Elizabeth Sampat explores a number of myths about women and the games industry. An industry in which only 10% of employees are women. She breaks down the nonsense that’s usually trotted out, step by step, beginning with the notion that women don’t want to work in games, then that there’s a lack of women to hire, that companies can’t find women who are a “culture fit”, that women can’t be part of the problem, and that it’s not the industry’s fault, it’s women’s fault. If you encounter any of these claims, then check out Sampat’s excellent responses.
Michelle Clough makes an interesting distinction between sexualisation and objectification. She argues that gaming could be a more inclusive space if there were more sexual male characters, while maintaining that the same messages regarding the objectification of women apply to male characters too.
This is a panel featuring Samantha Allen, Mattie Brice, Todd Harper, Zoe Quinn and Christine Love, on ways to bring queer culture into games, in perhaps less overt ways.
There are many other talks available to watch on the GDC Vault, without a login. Steve Gaynor talks about why Gone Home is a game, there’s the 10th anniversary Rant Apocalypse, Ken Levine talking about Narrative Legos, and game postmortems of Robotron 2084 and Zork. As well as many others. Scroll through and choose the ones without stars.
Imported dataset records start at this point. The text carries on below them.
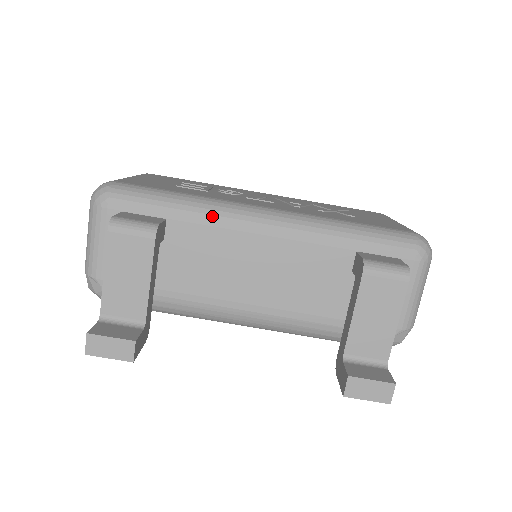
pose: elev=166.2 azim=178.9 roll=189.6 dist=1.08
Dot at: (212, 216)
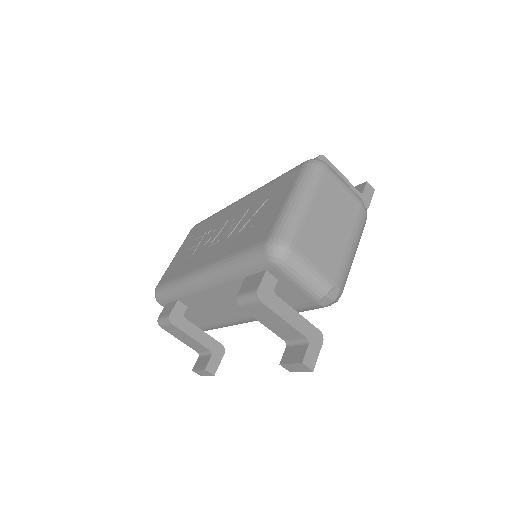
Dot at: (186, 291)
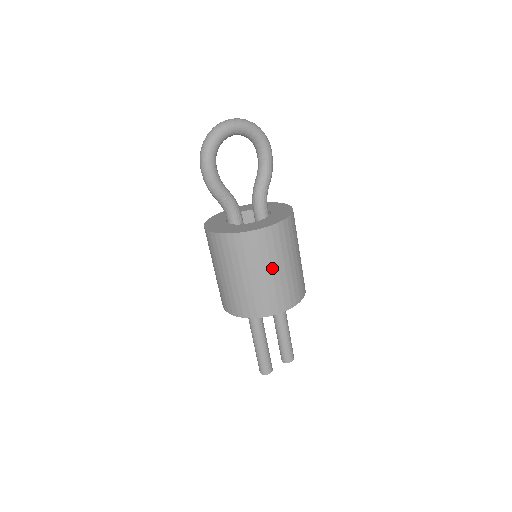
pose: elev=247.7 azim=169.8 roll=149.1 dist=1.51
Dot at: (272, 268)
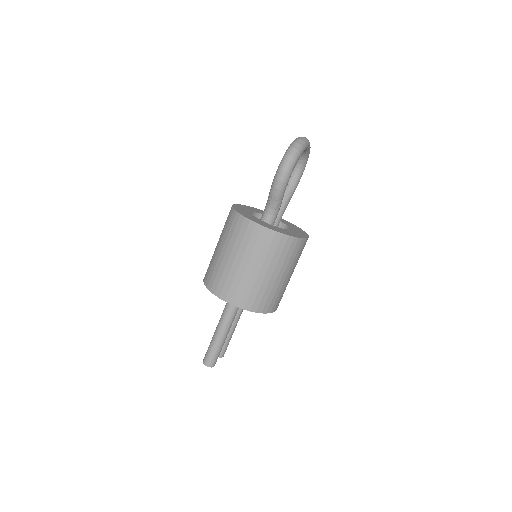
Dot at: (291, 273)
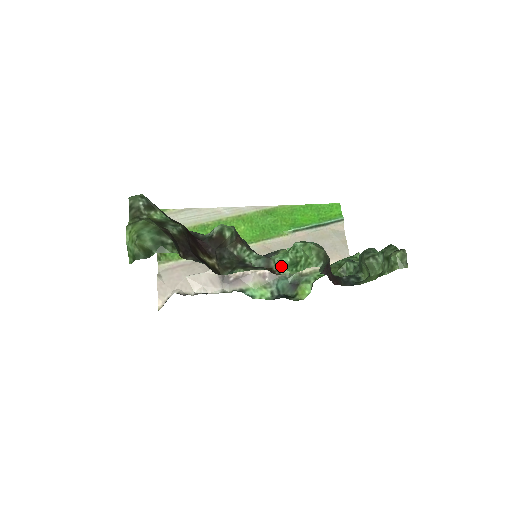
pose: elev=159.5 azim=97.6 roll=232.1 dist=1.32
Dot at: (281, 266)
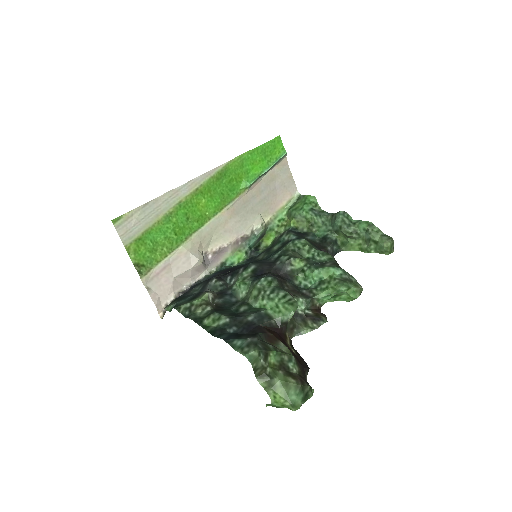
Dot at: (322, 300)
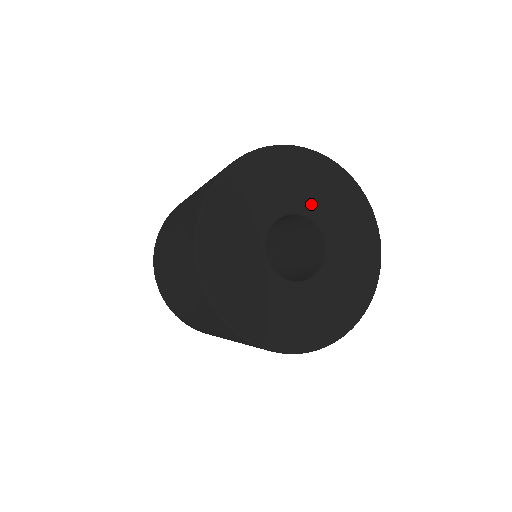
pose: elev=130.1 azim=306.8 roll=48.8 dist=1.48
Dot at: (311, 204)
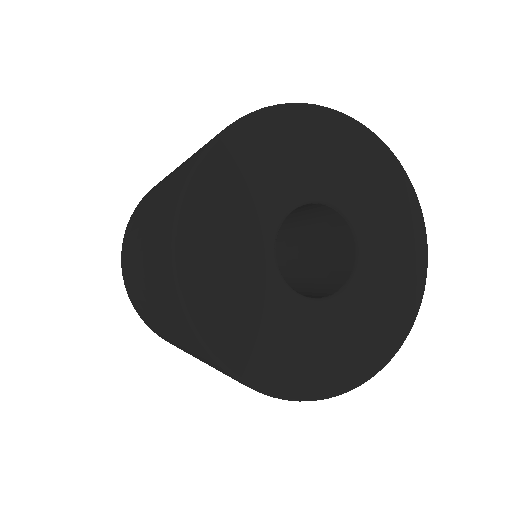
Dot at: (347, 195)
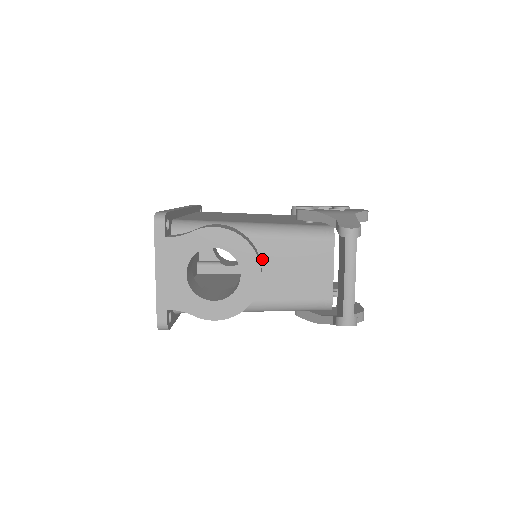
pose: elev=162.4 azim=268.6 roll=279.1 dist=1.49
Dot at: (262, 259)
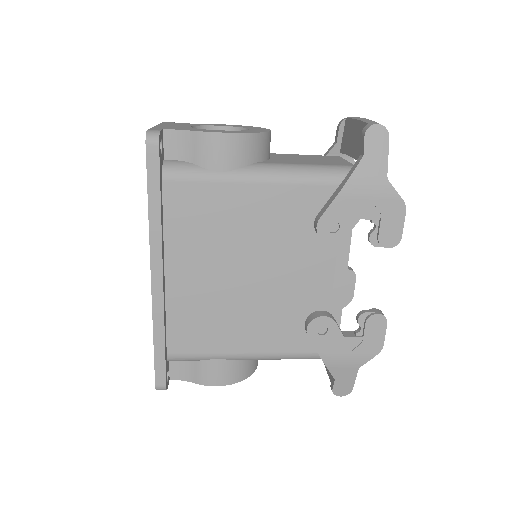
Dot at: occluded
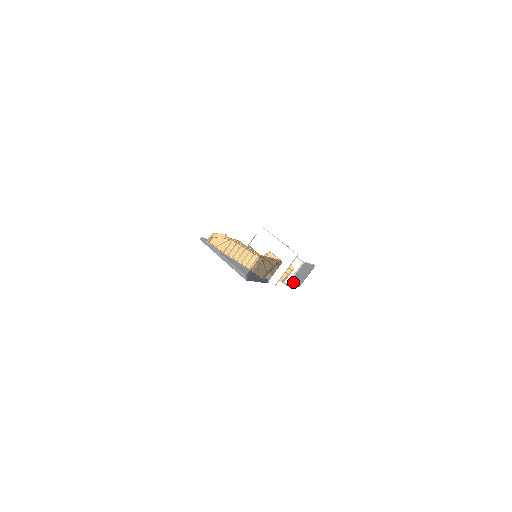
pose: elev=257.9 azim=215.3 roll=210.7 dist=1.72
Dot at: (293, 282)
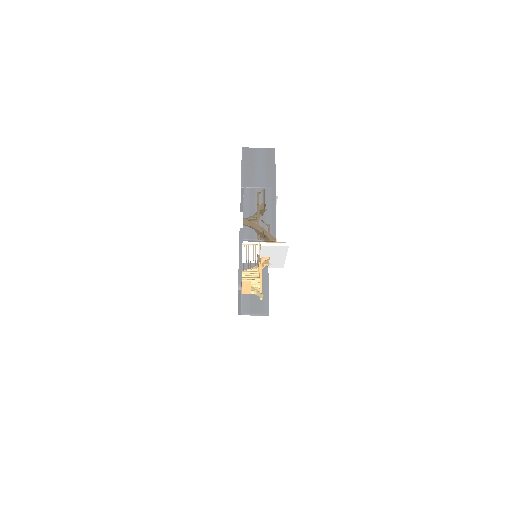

The overwhelming message from this year’s Advocacy Track is that these changes are going to happen, no matter how loud and angry a minority will be. The next generation of gamers are growing up with expectations of inclusivity, of representation of the minorities and majorities that gaming ignores, and with gay and queer relationships being a norm. There will still be games about angry white men shooting giant guns, but there will be others too, more variety, more representation of humanity – of the people who are actually playing the games. We’re so far away from it still, but it’s coming.